Ingrid Bonde said on Monday she would step down as chairman of Alecta effective immediately. Six months ago, the Swedish fund ended up being one of the biggest losers in the collapse of several U.S. banks, including Silicon Valley, when she fired Chief Executive Magnus Billing. bank.

Sweden’s financial watchdog is investigating Alecta’s investments. The Financial Supervisory Authority has also been scrutinizing the fund’s decision to buy a large stake in troubled Swedish real estate group Heimstaden Bostad since last month. Alecta manages $110 billion in assets for 2.8 million savers.

“I have decided to resign because too much attention has been paid to me personally,” Bond said.

Bond is one of Sweden’s leading financial figures, where her long career includes senior positions at key regulators, debt offices and three of the largest companies.

But Alecta’s strategy of placing massive concentrated bets has come under increasing scrutiny in Sweden.

Alecta is the fourth largest shareholder of Silicon Valley Bank, the fifth largest shareholder of First Republic Bank, and the sixth largest shareholder of Signature Bank. Those investments cost the fund $2 billion.

The Swedish Financial Services Authority is investigating Alecta’s risk management and whether the fund follow the rules At that time it invested 50 billion Swedish kronor ($4.6 billion) in Heimstaden.

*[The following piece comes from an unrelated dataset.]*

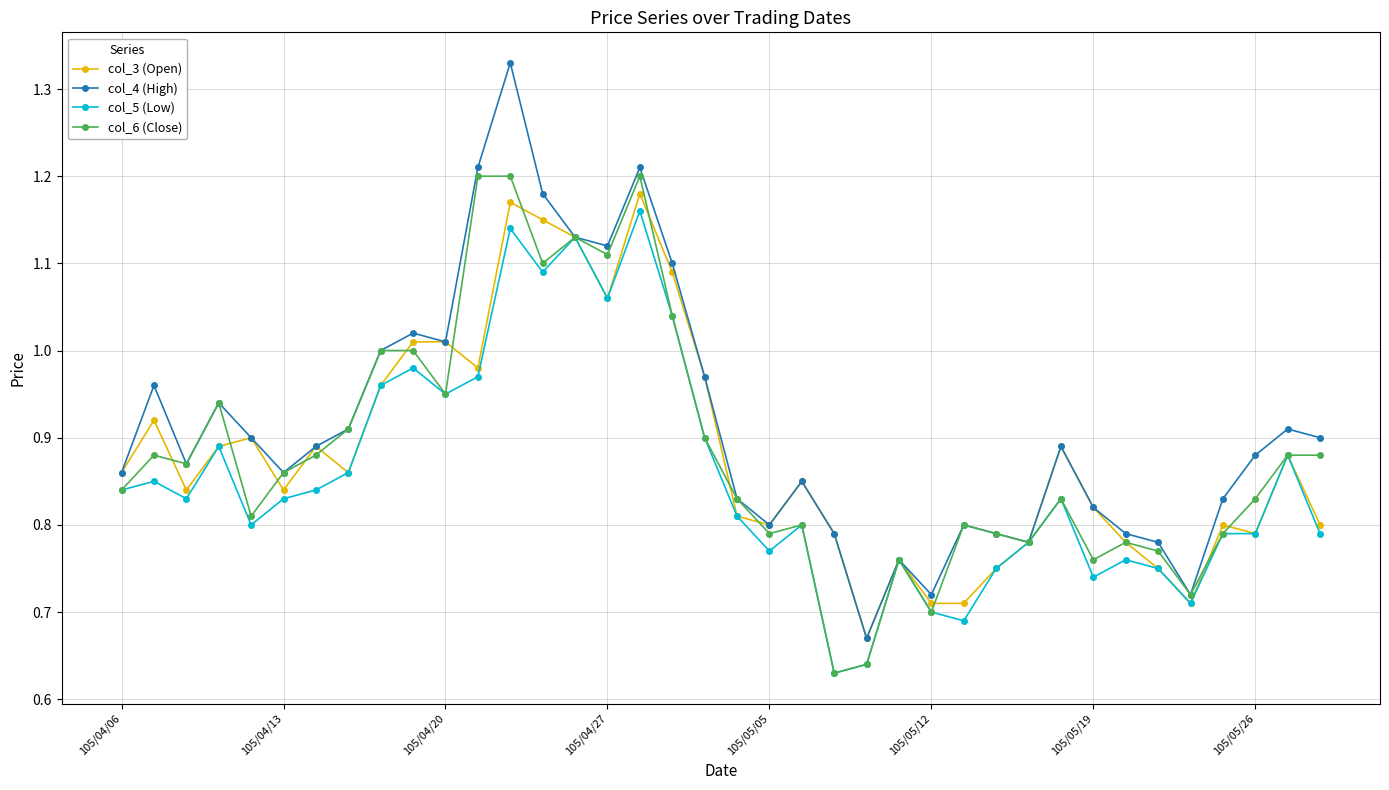

Which series has the largest total across all categories?

col_4 (High)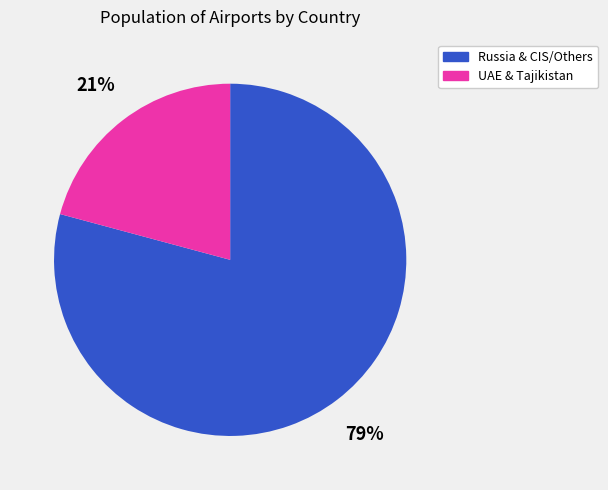

To the nearest percent, what is the difference between the largest and smallest slice percentages?

58%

Alecta said it would cooperate with the supervisory authority’s investigation.

The fund is one of Heimstaden’s largest investors, holding a 38% stake. Like much of Sweden’s real estate sector, the group has been hit by a series of rapid interest rate hikes.

Peder Hasslev, the former head of state-owned venture capital group Saminvest, who took over as chief executive of Alecta last month, told Swedish daily Dagbladet that the pension fund should not have invested in Heimstaden at all.

Jan-Olov Jack, vice-president and chief executive of the Confederation of Swedish Enterprise, will succeed Bond until a new chairman is elected. He has been a member of the Board of Directors since 2019.

“Alecta’s focus or direction will not change because Ingrid Bonde chooses to resign,” said Jacke and Martin Linder, another vice chairman of the board.

Alecta is working on its model of clustering a few large investments, which worked well before turmoil swept through the banking sector in the first quarter of this year.

Just before the crisis hit, the fund boasted to local media how it had sold Sweden’s most conservative bank to invest in niche banks in the United States.